Seventh, results are compiled and plotted.

#####  The number of variables to possibly split at each node was $\lceil \sqrt{m}\,\rceil$, where $m$ is the number of predictor variables. Initially that was 108 predictors, including 51 lagged responses, 1-51, 53 moving averages, for training windows of sizes 2 to 54, and the median value for the entire series. So, initially, $\lceil \sqrt{m}\,\rceil = 11$. After variable selection, with normalized variable importance scores having to be greater than 0.005, there was 31 variables used for regression. These included 7 lagged responses and 24 moving averages. Lags 1, 2, 3, and 33-38 were considered important by this criterion. The moving average windows of lengths 2-11, and 38-48 were considered important. This means for the regression, $\lceil \sqrt{m}\,\rceil = 6$.The minimum node size specified was 5. The “extra trees” splitting rule was used for both variable selection and regression. Up to 10 random trees per predictor were considered. The depth of trees was unbounded. Inbag errors were kept. 100,000 trees were generated for each forest. ###### (To see larger image, click on figure. It will open in a new window.)

The uncertainties about the predicted trace are difficult to see because they are small. Recall these are prediction errors. To give an idea, the next figure shows a portion of the same with a lens distortion applied: ###### (To see larger image, click on figure. It will open in a new window.)

Estimates of first and second time derivatives show similarly small prediction error clouds. Note how the first and second derivatives line up with changes in the number of Air Passengers over time in the figure below. ###### (To see larger image, click on figure. It will open in a new window.)

The following shows a close-up of the same for a limited interval. ###### (To see larger image, click on figure. It will open in a new window.)

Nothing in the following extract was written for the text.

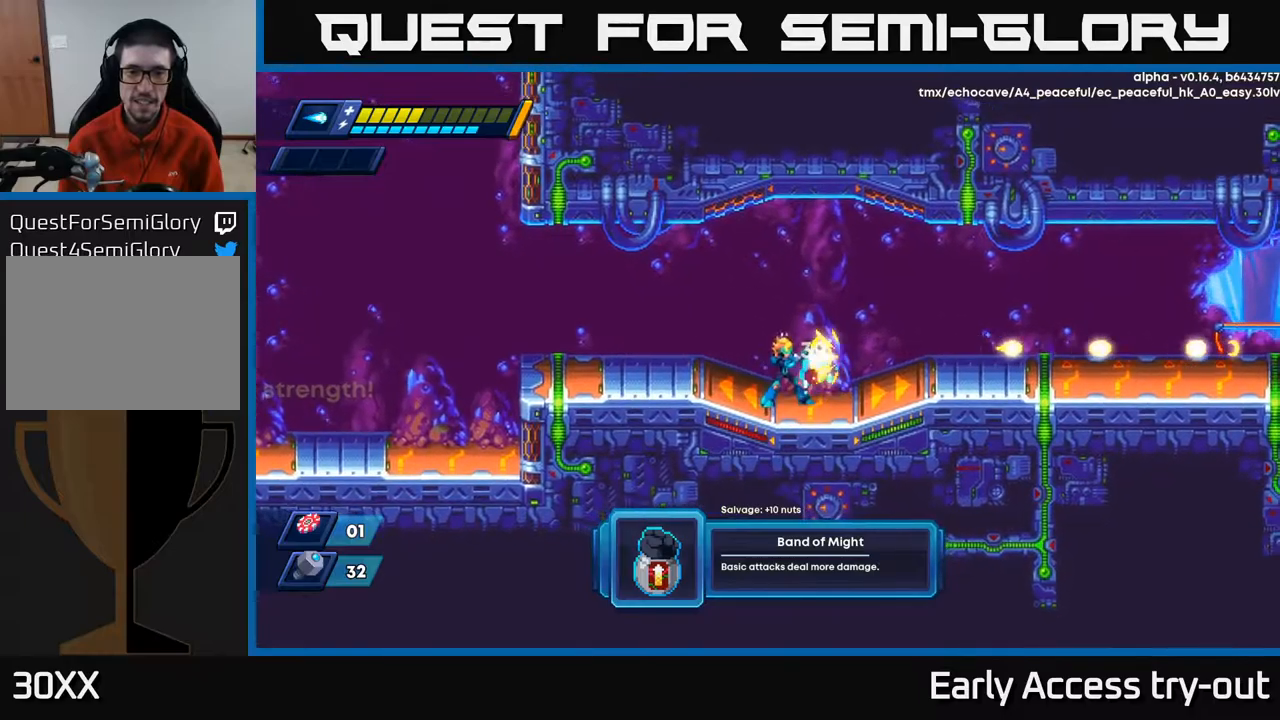
{"buttons": ["DPAD_RIGHT"], "left_stick": "center", "right_stick": "center", "events": [[17, "X", "down"], [100, "X", "up"], [167, "X", "down"], [234, "X", "up"], [267, "X", "down"], [367, "X", "up"], [434, "DPAD_RIGHT", "down"]]}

In short, I conclude this technique to be a highly successful approach to estimating derivatives from random forests, even if it is limited to analyzing given series, and not forecasts.

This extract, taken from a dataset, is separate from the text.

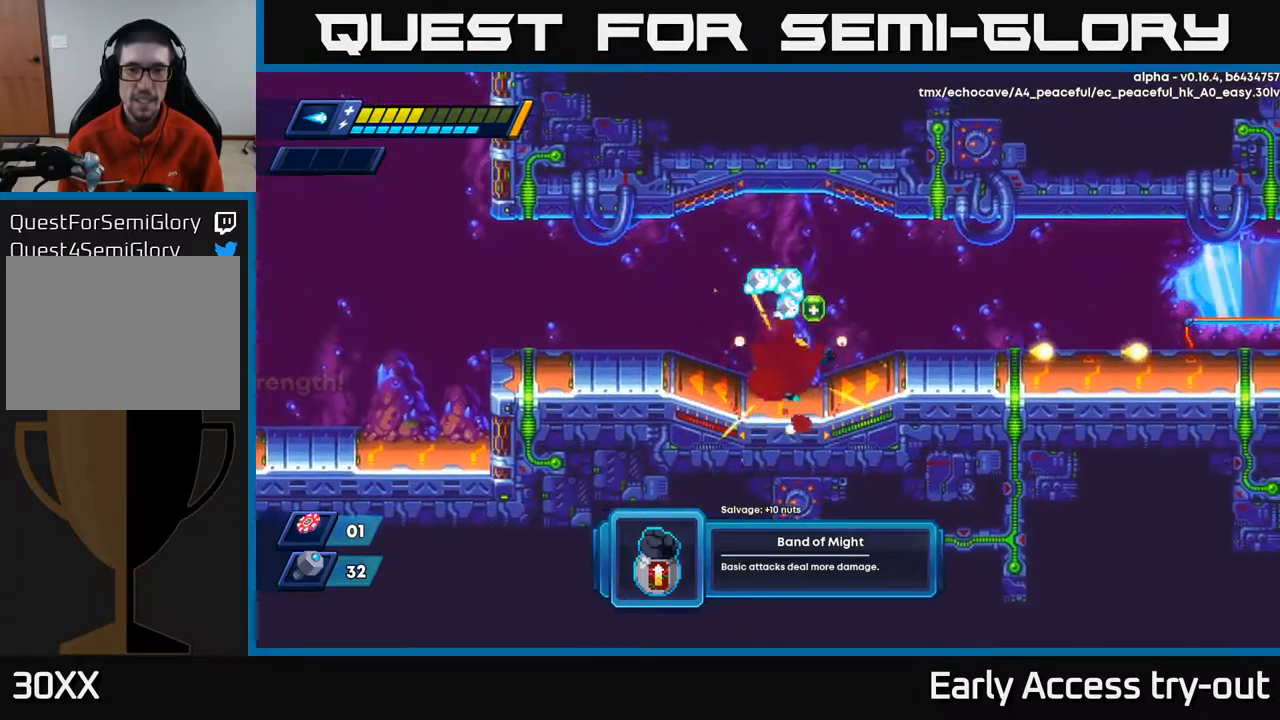
{"buttons": ["DPAD_LEFT"], "left_stick": "center", "right_stick": "center", "events": [[184, "A", "down"], [234, "DPAD_RIGHT", "up"], [267, "A", "up"], [267, "DPAD_LEFT", "down"]]}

I have changed my mind regarding that last paragraph. The perspective inherent in the regression forest approach above is atypical for many applications of random forests or, for that matter, statistical learning methods. There’s less emphasis upon prediction as a goal, and more on simply characterizing a given dataset. Accordingly, performance of a forest out-of-sample is less important than fidelity to a series of responses in sample. In this respect, random forests are being used very much like spline interpolators and, so, serve as the basis for calculating other numerical aspects of them, such as derivatives.

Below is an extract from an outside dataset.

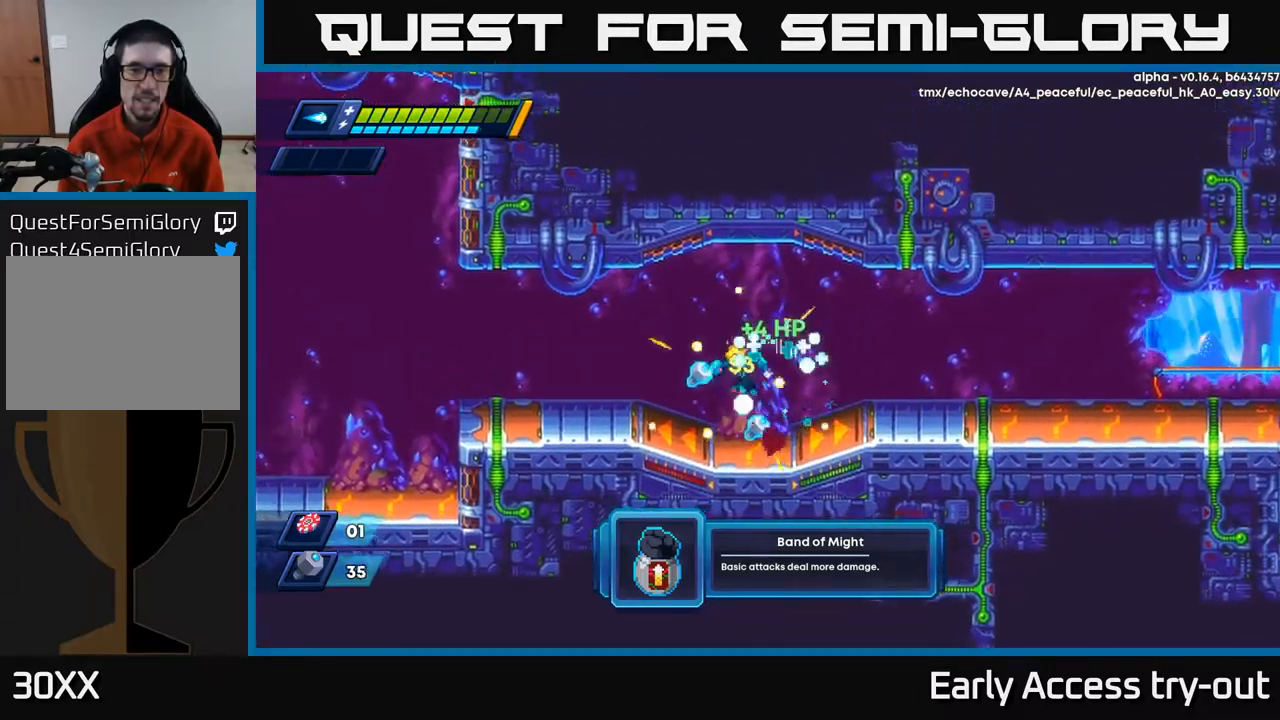
{"buttons": ["DPAD_RIGHT"], "left_stick": "center", "right_stick": "center", "events": [[234, "DPAD_LEFT", "up"], [250, "DPAD_RIGHT", "down"], [300, "R2", "down"], [500, "R2", "up"]]}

Also notable is the idea of bootstrapping the forest in order to get a sense of the internal variability in the model. After all, growing the forest from a given dataset does not produce a unique forest. Successive generations of the random forest will differ. Bootstrapping the forest gives some idea how it may have turned out a second time.

This consideration leads to a couple of other questions appropriate for investigation:

1. What is the equivalence class of forests look like which all reproduce a given series with less than some specified mean-squared-error?
2. Given such a class, what is the set of series which are classified by members of the class as being close enough to the original series that the forests will reproduce them with less than some specified mean-squared-error, perhaps the same as the m.s.e. associated with the class, or perhaps larger?